**How to complete this task:** Give again, exactly as written, each line of the material below starting at the line that contains "normalmente: negli uffici, nelle" and ending at the line that contains "organizzativo dentro e". Both ends count, and no other line does.
=== Begin Enclosure ===
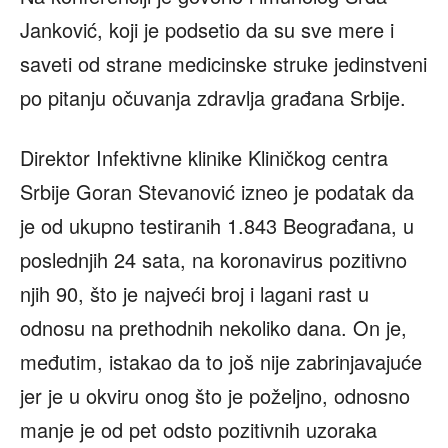
Janković, koji je podsetio da su sve mere i
saveti od strane medicinske struke jedinstveni
po pitanju očuvanja zdravlja građana Srbije.
Direktor Infektivne klinike Kliničkog centra
Srbije Goran Stevanović izneo je podatak da
je od ukupno testiranih 1.843 Beograđana, u
poslednjih 24 sata, na koronavirus pozitivno
njih 90, što je najveći broj i lagani rast u
odnosu na prethodnih nekoliko dana. On je,
međutim, istakao da to još nije zabrinjavajuće
jer je u okviru onog što je poželjno, odnosno
manje je od pet odsto pozitivnih uzoraka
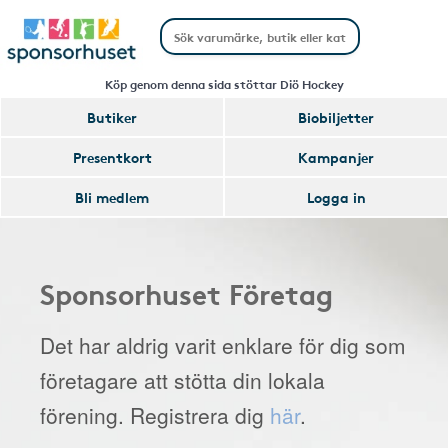
Köp genom denna sida stöttar Diö Hockey
Butiker
Biobiljetter
Presentkort
Kampanjer
Bli medlem
Logga in
Sponsorhuset Företag
Det har aldrig varit enklare för dig som
företagare att stötta din lokala
förening. Registrera dig
här
.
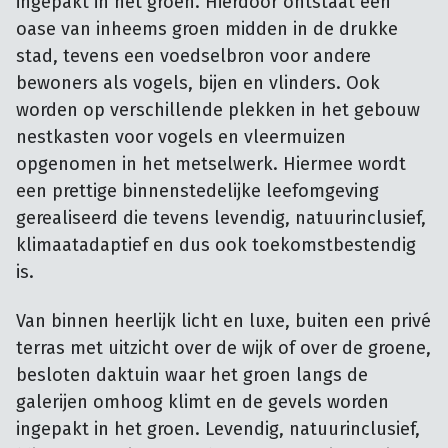
ingepakt in het groen. Hierdoor ontstaat een
oase van inheems groen midden in de drukke
stad, tevens een voedselbron voor andere
bewoners als vogels, bijen en vlinders. Ook
worden op verschillende plekken in het gebouw
nestkasten voor vogels en vleermuizen
opgenomen in het metselwerk. Hiermee wordt
een prettige binnenstedelijke leefomgeving
gerealiseerd die tevens levendig, natuurinclusief,
klimaatadaptief en dus ook toekomstbestendig
is.
Van binnen heerlijk licht en luxe, buiten een privé
terras met uitzicht over de wijk of over de groene,
besloten daktuin waar het groen langs de
galerijen omhoog klimt en de gevels worden
ingepakt in het groen. Levendig, natuurinclusief,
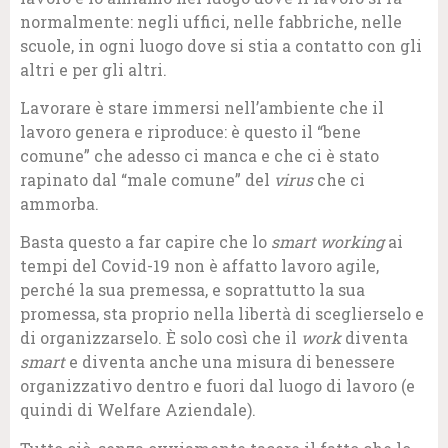
normalmente: negli uffici, nelle fabbriche, nelle
scuole, in ogni luogo dove si stia a contatto con gli
altri e per gli altri.
Lavorare è stare immersi nell’ambiente che il
lavoro genera e riproduce: è questo il “bene
comune” che adesso ci manca e che ci è stato
rapinato dal “male comune” del
virus
che ci
ammorba.
Basta questo a far capire che lo
smart working
ai
tempi del Covid-19 non è affatto lavoro agile,
perché la sua premessa, e soprattutto la sua
promessa, sta proprio nella libertà di sceglierselo e
di organizzarselo. È solo così che il
work
diventa
smart
e diventa anche una misura di benessere
organizzativo dentro e fuori dal luogo di lavoro (e
quindi di Welfare Aziendale).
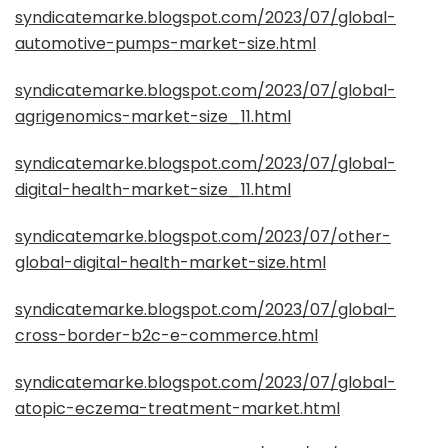
syndicatemarke.blogspot.com/2023/07/global-
automotive-pumps-market-size.html
syndicatemarke.blogspot.com/2023/07/global-
agrigenomics-market-size_11.html
syndicatemarke.blogspot.com/2023/07/global-
digital-health-market-size_11.html
syndicatemarke.blogspot.com/2023/07/other-
global-digital-health-market-size.html
syndicatemarke.blogspot.com/2023/07/global-
cross-border-b2c-e-commerce.html
syndicatemarke.blogspot.com/2023/07/global-
atopic-eczema-treatment-market.html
=== End Enclosure ===
**Solution to this task:**
normalmente: negli uffici, nelle fabbriche, nelle
scuole, in ogni luogo dove si stia a contatto con gli
altri e per gli altri.
Lavorare è stare immersi nell’ambiente che il
lavoro genera e riproduce: è questo il “bene
comune” che adesso ci manca e che ci è stato
rapinato dal “male comune” del
virus
che ci
ammorba.
Basta questo a far capire che lo
smart working
ai
tempi del Covid-19 non è affatto lavoro agile,
perché la sua premessa, e soprattutto la sua
promessa, sta proprio nella libertà di sceglierselo e
di organizzarselo. È solo così che il
work
diventa
smart
e diventa anche una misura di benessere
organizzativo dentro e fuori dal luogo di lavoro (e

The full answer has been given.